Coming from a Christian background my understanding of Zen as far as
I have learned is that it is by its very nature possible to
combine/rationalise it with other religions. There are authorised
Zen masters active in the Christian church for example. Only the
most exclusivist traditions of the Abrahamic faiths forbid this as a
path, and I have not found any Bhuddist tradition, especially not
Zen that advises against it. On the contrary, my understanding is
that the Mahayana tradition in particular discourages abandoning
other faiths unless the devotee has fully explored them. The Dalai
Lama has said as much.
The Bhuddist Dharma in general does not as a first priority attempt
to explain the nature and mechanism of Divine Will. It is instead
primarily a remedy for suffering. Since the relief of suffering is
also an aspiration of all three Abrahamic faiths, there is scope for
incorporating the techniques of Zen into the spirituality of these
--- In Zen_Forum@yahoogroups.com, Serge Blais <[EMAIL PROTECTED]> wrote:
> (Wrong button previous post, sorry)
> There are many paths to get to the top of the
> mountain, but if you keep jumping from one path to
> another one, you'll never get anywhere.
> Some people can reconcile following more than one
> path, but they are few that can actually do it.
> We all "believe" that the end up to the same place.
> But how many have reached the top and can actually
> tell us that any path will get us to the same place?

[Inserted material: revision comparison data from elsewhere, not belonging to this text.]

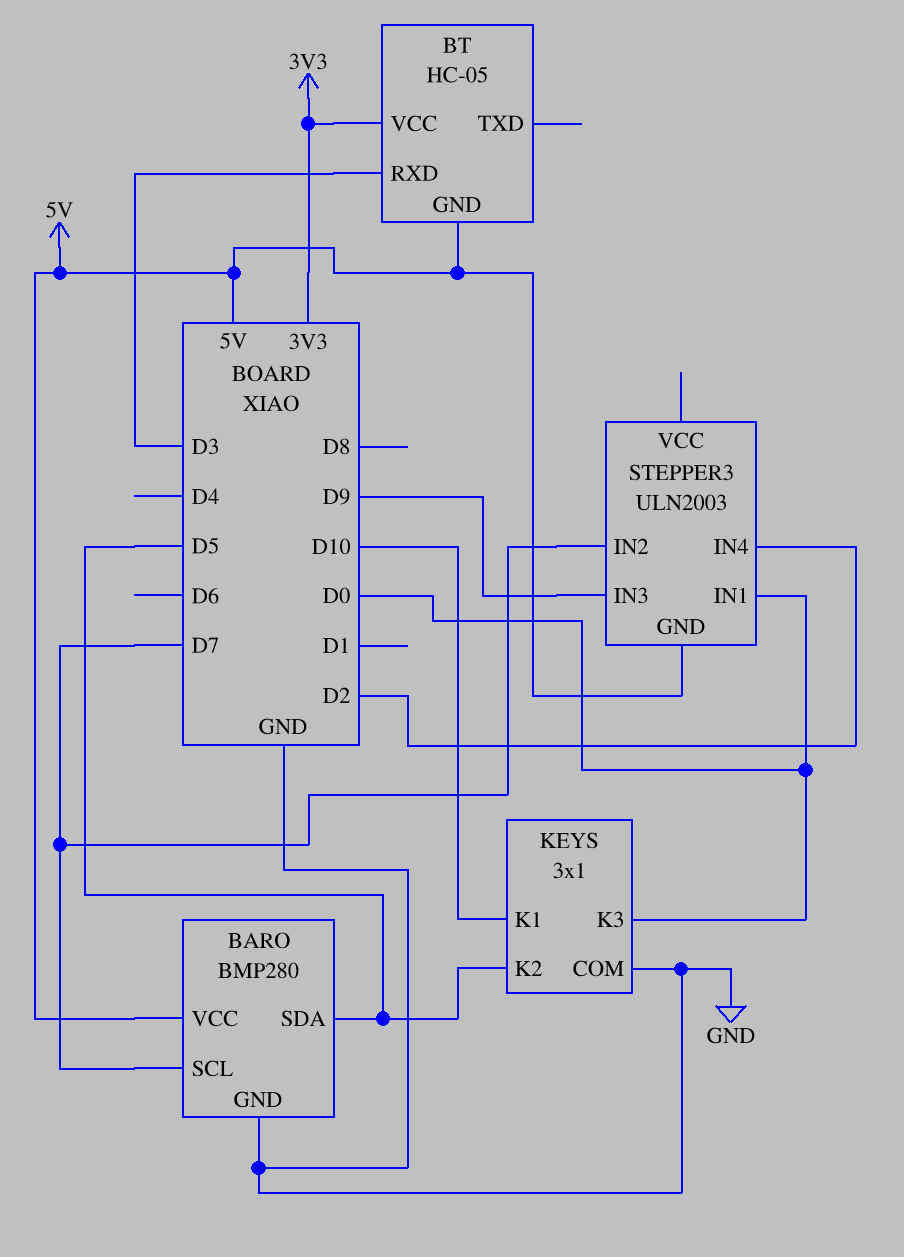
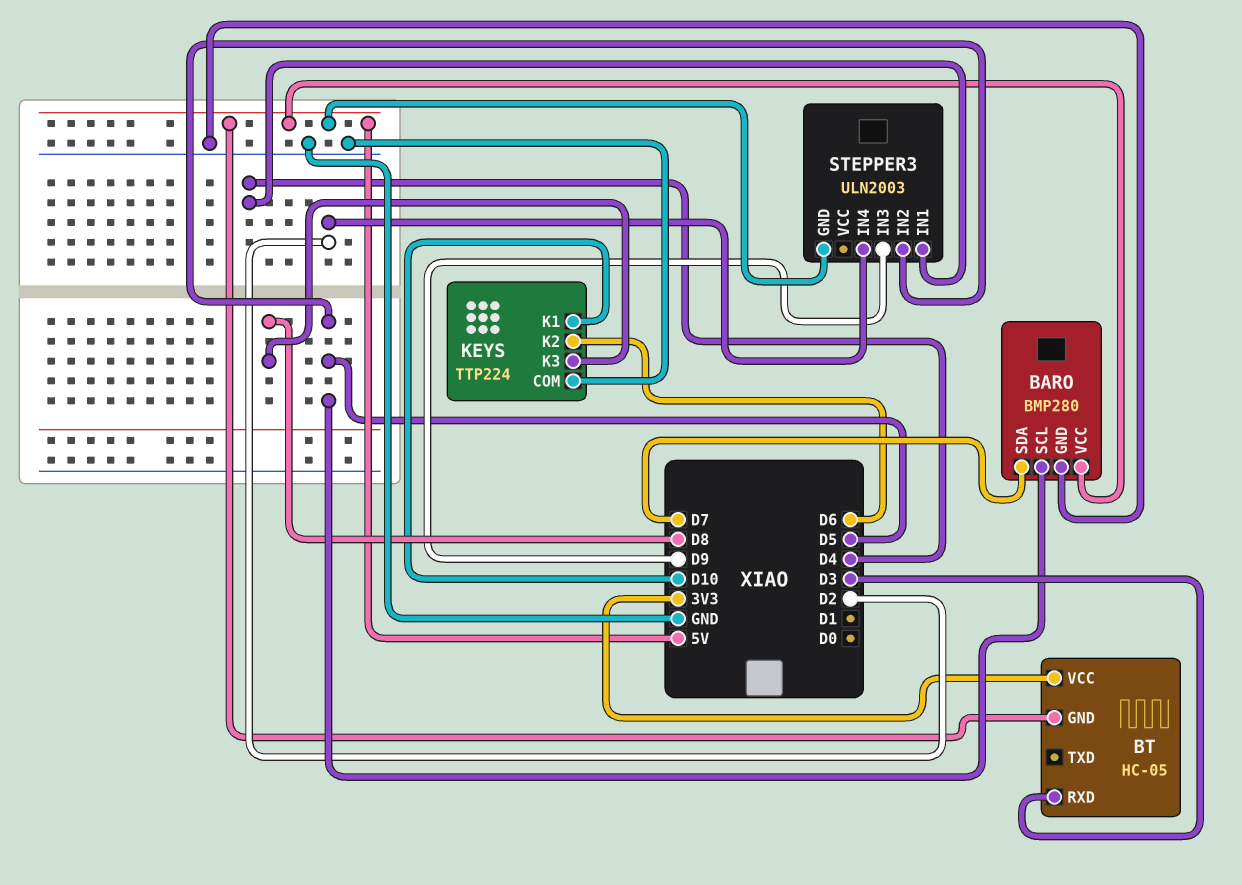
BARO pin SCL: D7 -> D5
BARO pin SDA: D5 -> D7
KEYS: 3x1 -> TTP224
KEYS pin K2: D5 -> D6
KEYS pin K3: D0 -> D8
STEPPER3 pin IN1: D0 -> D4
STEPPER3 pin IN2: D7 -> D5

> My view is, take your path and follow it, regardless
> of anyone else is saying. This may fall into an
> organized group, it may not.
> > > You know what else is cool, is that in Hebrew the
> > word for Spirit
> > is
> > > the same for the word for "wind." We can think of
> > "wind" as breath
> > > if we want. It all comes back to the breath!
> > >
> > It's a "stretch" all right. I find the "Buddhism
> > teaches the same
> > thing as Christianity" idea an exercise in political
> > correctness that
> > is corrosive to the teachings in both traditions.
> > They get watered
> > down to the least common denomonator. I think we
> > should just let
> > each tradition speak for itself.